● TASK BRIEF: Look through the listing below and report the lines that have the word "Instructions" in them.

● INFORMATION GIVEN:
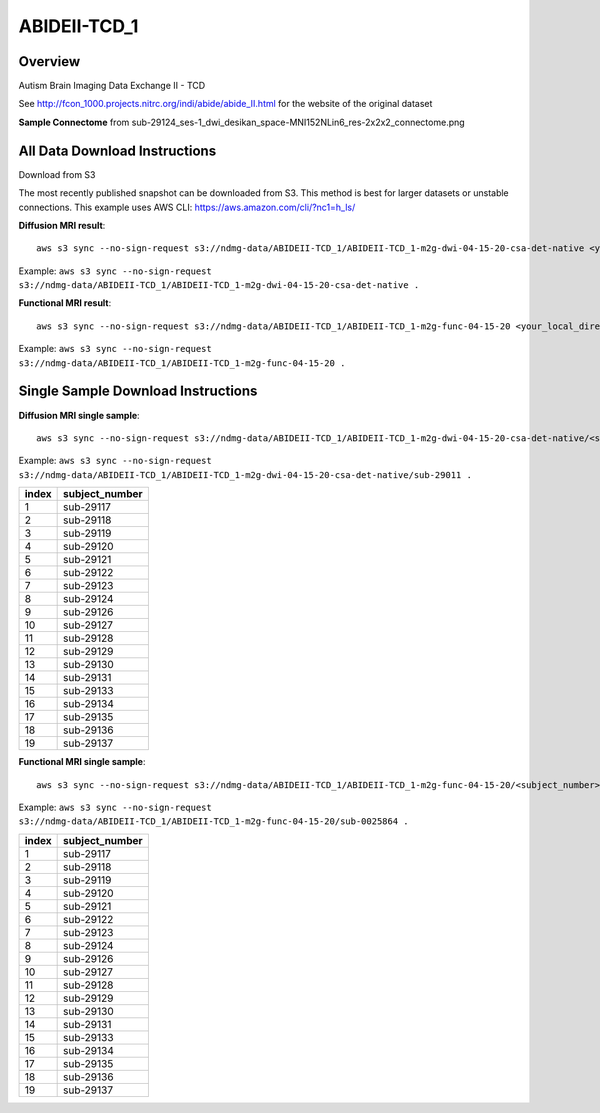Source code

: .. m2g_data documentation master file, created by
   sphinx-quickstart on Tue Mar 10 15:24:51 2020.
   You can adapt this file completely to your liking, but it should at least
   contain the root `toctree` directive.

******************
ABIDEII-TCD_1
******************



Overview
-----------

Autism Brain Imaging Data Exchange II  -  TCD


See http://fcon_1000.projects.nitrc.org/indi/abide/abide_II.html for the website of the original dataset

**Sample Connectome** from sub-29124_ses-1_dwi_desikan_space-MNI152NLin6_res-2x2x2_connectome.png


.. image:: ../../_static/connectomic_pic/ABIDEII-TCD_1-sub-29124_ses-1_dwi_desikan_space-MNI152NLin6_res-2x2x2_connectome.png
	:width: 400
	:align: center


All Data Download Instructions
-------------------------------------

Download from S3

The most recently published snapshot can be downloaded from S3. This method is best for larger datasets or unstable connections. This example uses AWS CLI: https://aws.amazon.com/cli/?nc1=h_ls/



**Diffusion MRI result**::

	aws s3 sync --no-sign-request s3://ndmg-data/ABIDEII-TCD_1/ABIDEII-TCD_1-m2g-dwi-04-15-20-csa-det-native <your_local_direction>
	
Example: ``aws s3 sync --no-sign-request s3://ndmg-data/ABIDEII-TCD_1/ABIDEII-TCD_1-m2g-dwi-04-15-20-csa-det-native .``

	
**Functional MRI result**::


	aws s3 sync --no-sign-request s3://ndmg-data/ABIDEII-TCD_1/ABIDEII-TCD_1-m2g-func-04-15-20 <your_local_direction>
	
Example: ``aws s3 sync --no-sign-request s3://ndmg-data/ABIDEII-TCD_1/ABIDEII-TCD_1-m2g-func-04-15-20 .``



Single Sample Download Instructions
----------------------------------------



**Diffusion MRI single sample**::
    
    aws s3 sync --no-sign-request s3://ndmg-data/ABIDEII-TCD_1/ABIDEII-TCD_1-m2g-dwi-04-15-20-csa-det-native/<subject_number> <your_local_direction>

Example: ``aws s3 sync --no-sign-request s3://ndmg-data/ABIDEII-TCD_1/ABIDEII-TCD_1-m2g-dwi-04-15-20-csa-det-native/sub-29011 .``

=====	==============================
index	subject_number
=====	==============================
1    	sub-29117
2    	sub-29118
3    	sub-29119
4    	sub-29120
5    	sub-29121
6    	sub-29122
7    	sub-29123
8    	sub-29124
9		sub-29126
10    	sub-29127
11    	sub-29128
12    	sub-29129
13    	sub-29130
14    	sub-29131
15    	sub-29133
16    	sub-29134
17    	sub-29135
18    	sub-29136
19		sub-29137
=====	==============================




**Functional MRI single sample**::
    
    aws s3 sync --no-sign-request s3://ndmg-data/ABIDEII-TCD_1/ABIDEII-TCD_1-m2g-func-04-15-20/<subject_number> <your_local_direction>

Example: ``aws s3 sync --no-sign-request s3://ndmg-data/ABIDEII-TCD_1/ABIDEII-TCD_1-m2g-func-04-15-20/sub-0025864 .``


=====	==============================
index	subject_number
=====	==============================
1    	sub-29117
2    	sub-29118
3    	sub-29119
4    	sub-29120
5    	sub-29121
6    	sub-29122
7    	sub-29123
8    	sub-29124
9		sub-29126
10    	sub-29127
11    	sub-29128
12    	sub-29129
13    	sub-29130
14    	sub-29131
15    	sub-29133
16    	sub-29134
17    	sub-29135
18    	sub-29136
19		sub-29137
=====	==============================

● OUTPUT FOR THIS EXERCISE:
All Data Download Instructions
Single Sample Download Instructions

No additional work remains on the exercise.